5 Aralık 2009 Cumartesi

neden bilmem...

uyuyup uyandığında bir mucize olcağını, güneş doğunca daha iyi daha mutlu ve enerji dolu olacağını sanırsın ama olmaz. yine aynı rutinle başlar gün. sonrasında da ne yapacağını düşünüp hiç bişey yapamazken geçiverir. insanlara duyduğun umut sürekli azalır.ve kendine de. çünkü bi türlü içindeki o yapışkan, çirkin, iç bunaltıcı, bulanık canavarı alt edemezsin... o canavar senin sıkıntınla, mutsuzluğunla beslenir, büyür.... o büyüdükçe daha yalnız, daha tahammülsüz... herşeyden ve herkeden daha uzak olursun. işte, böyle.

10 Kasım 2009 Salı

bazı insanların iki yüzü vardır; tersi ve yüzü. ikisini de görmeden devam etmemek gerekir. bazıları gerçekten aptaldır ve bu yüzden farklı yüzler takınırlar, farklı yüzlere ihtiyaçları vardır bunların, samimiyet uzaklarındadır ve bundan korkarlar, bilemezler. yazıktır onlara.; hayatın samimi güzelliğinin tadını hiç bilemezler. bunlara dikkat etmek ve bunları umursamamak, hayata katmamak gerekir. gerçekten dikkatli olmak gerekir.aman haaa! diyorum. ve o kadar.

30 Ekim 2009 Cuma

kim o?

ruhlarını teslim etmişlerdi
bakmıyorlar-duymuyorlar
tatmıyorlar-dı. geri dönüşü
yoktu ve bir kere içinde
buldular mı kendilerini
herşekilde hapsoluyorlardı.
büyülü duvarlarına dışarıyı
görme umuduyla bakınca
hülyalar görüyorlardı.
herşey yolundaydı. yolunda
gitmediğinde de yolunu bulacağını
biliyor olurlardı. çıkışı yoktu.
çıkmayı da istemiyorlardı
çıkmak olanakları olsa -kesin-
korkar çıkmazlardı. hepsi aynı
şeyi yaşıyordu. az çok.
ve "kişi" bunu her duyduğunda
tekrar ergenlik dönemine dönüp
bluğ çağı sarsıntılarına döndü
çocuk isyan kaçtı gözüne.içindeki
deniz gözlerinden dökülüp kurudu.
deniz görmek istedi.
bokun içinde yaşıyordu.
bıraksalardı onu.
hiç dokunmasalardı hayatına.

15 Ekim 2009 Perşembe

gurur duy!

kentimizde gurur duyacağımız yoğun bir bok kokusu, soluduğumuz bol egzoz, arabadan yürünmeyen, arabaların da zor yürüdüğü yollar, içemediğimiz su, milyon dolarlık borçlarımız, camiye dönüşmüş kızılay metro istasyonumuz var. daha ne olsun. ankara gittikçe çirkinleşirken kentimle gurur duyuyorum, evet birşey duyuyorum biri "gurur" diye fısıldıyor, onu duyuyorum.

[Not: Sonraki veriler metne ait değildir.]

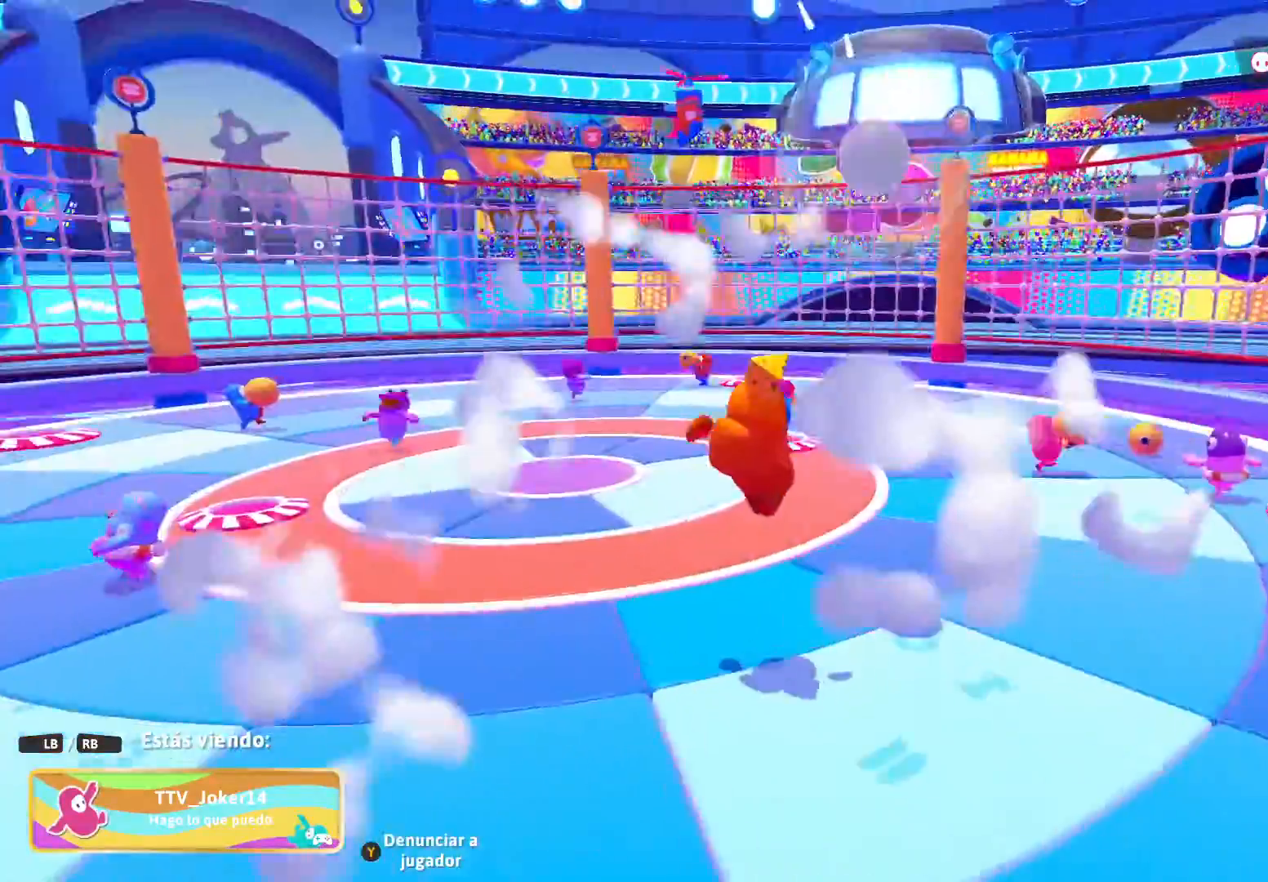
{"buttons": [], "left_stick": "center", "right_stick": "center", "events": [[200, "B", "down"], [300, "B", "up"]]}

söylenecek hem çok şey var hem de hiç bir şey yok.

27 Eylül 2009 Pazar

yazmaya başladım

bekledim, sonra öğrendim bugün. biri daha söyledi. insanlara güvenme. tamam kabul ediyorum artık. giden gider. gideni bırakmak gerek. şimdi istediğim istemediğim herşeyle yine başbaşayım. yalnız olmak güzeldir. zordur. ama güzeldir. yaşıyoruz işte. budur.harekete geçme vakti!